Comme la marée qui déferle et chaque jour vient recouvrir le terrain perdu, Sylvia Plath n’a cessé de tisser sa toile autour de la disparition incessante du temps. Ses poèmes écrits avec l’obstination de la vague à l’assaut de l’écueil ont retenu les instants épars d’une vie jetée en autant de fragments d’écume dans la ronde aveugle des ombres. Entrée dans le cercle dont nul ne s’échappe, elle est cet être morcelé, « A fragmentary girl » qui finira par plonger hors de ce monde où rien n’est préservé.
Je suis verticale
Mais je voudrais être horizontale.
Je ne suis pas un arbre dont les racines en terre
Absorbent les minéraux et l’amour maternel
Afin qu’à chaque mois de mars je brille de toutes mes feuilles,
Je ne suis pas non plus la beauté d’un massif
Suscitant des Oh et des Ah et maquillée de couleurs vives,
Ignorant que bientôt je perdrai mes pétales.
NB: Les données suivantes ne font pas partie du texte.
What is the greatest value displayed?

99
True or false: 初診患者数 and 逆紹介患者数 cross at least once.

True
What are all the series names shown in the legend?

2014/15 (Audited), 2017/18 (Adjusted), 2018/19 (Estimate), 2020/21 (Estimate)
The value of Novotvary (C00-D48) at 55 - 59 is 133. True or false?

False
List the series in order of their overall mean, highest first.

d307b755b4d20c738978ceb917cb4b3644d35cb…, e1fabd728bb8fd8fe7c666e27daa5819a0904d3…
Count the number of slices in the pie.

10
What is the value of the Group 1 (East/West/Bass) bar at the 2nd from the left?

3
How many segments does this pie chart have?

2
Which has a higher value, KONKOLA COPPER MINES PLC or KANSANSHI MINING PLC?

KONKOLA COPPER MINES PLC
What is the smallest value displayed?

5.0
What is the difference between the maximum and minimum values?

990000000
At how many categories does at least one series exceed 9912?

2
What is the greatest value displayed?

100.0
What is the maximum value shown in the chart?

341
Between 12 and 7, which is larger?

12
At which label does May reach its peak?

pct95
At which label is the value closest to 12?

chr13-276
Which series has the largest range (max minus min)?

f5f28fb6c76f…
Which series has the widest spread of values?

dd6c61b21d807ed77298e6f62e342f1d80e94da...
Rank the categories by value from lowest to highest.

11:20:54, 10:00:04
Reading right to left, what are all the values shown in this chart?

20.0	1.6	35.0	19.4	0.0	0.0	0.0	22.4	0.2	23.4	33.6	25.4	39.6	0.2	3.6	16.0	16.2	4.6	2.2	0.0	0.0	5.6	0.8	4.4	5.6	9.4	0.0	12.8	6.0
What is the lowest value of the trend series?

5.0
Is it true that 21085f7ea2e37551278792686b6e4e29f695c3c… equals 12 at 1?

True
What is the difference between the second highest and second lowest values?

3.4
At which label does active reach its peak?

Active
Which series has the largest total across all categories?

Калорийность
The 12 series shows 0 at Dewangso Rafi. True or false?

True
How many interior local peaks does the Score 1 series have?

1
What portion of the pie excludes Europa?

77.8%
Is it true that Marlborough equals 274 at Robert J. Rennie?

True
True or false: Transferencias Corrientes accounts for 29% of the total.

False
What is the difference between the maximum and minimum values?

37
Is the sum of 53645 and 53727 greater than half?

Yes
Comparé à moi, un arbre est immortel
Et la corolle d’une fleur assez petite, mais plus saisissante,
Et il me manque la longévité de l’un, l’audace de l’autre.
Ce soir, dans la lumière infime des étoiles,
Les arbres et les fleurs ont répandu leur fraîche odeur.
Je marche au milieu d’eux, mais aucun n’y prête attention.
Il m’arrive parfois de penser que lorsque je suis endormie
Je dois leur ressembler à la perfection —
Autant de pensées devenues vagues.
Ce sera plus naturel pour moi, de reposer.
Alors le ciel et moi, nous converserons à cœur ouvert,
Et je serai utile quand je reposerai définitivement :
Alors peut-être les arbres pourront-ils me toucher,
et les fleurs m’accorder du temps.
ARBRES D’HIVER
Les lavis bleus de l’aube se diluent doucement.
Posé sur son buvard de brume
Chaque arbre est un dessin d’herbier —
Mémoire croissant, cercle après cercle,
En une succession d’alliances.
Ne connaissant ni les avortements ni le commérage,
Plus vrais que des femmes,
Ils sont de semaison si simple !
Frôlant les souffles, les voici déliés
Plongeant profond dans l’histoire —
Couverts d’ailes, tendus vers l’au-delà,
En cela, ils sont semblables à Léda.
Ô mère des feuillages, mère de la douceur
qui sont ces pieta, ces dames de pitié ?
Les ombres des ramiers usant leur berceuse inutile.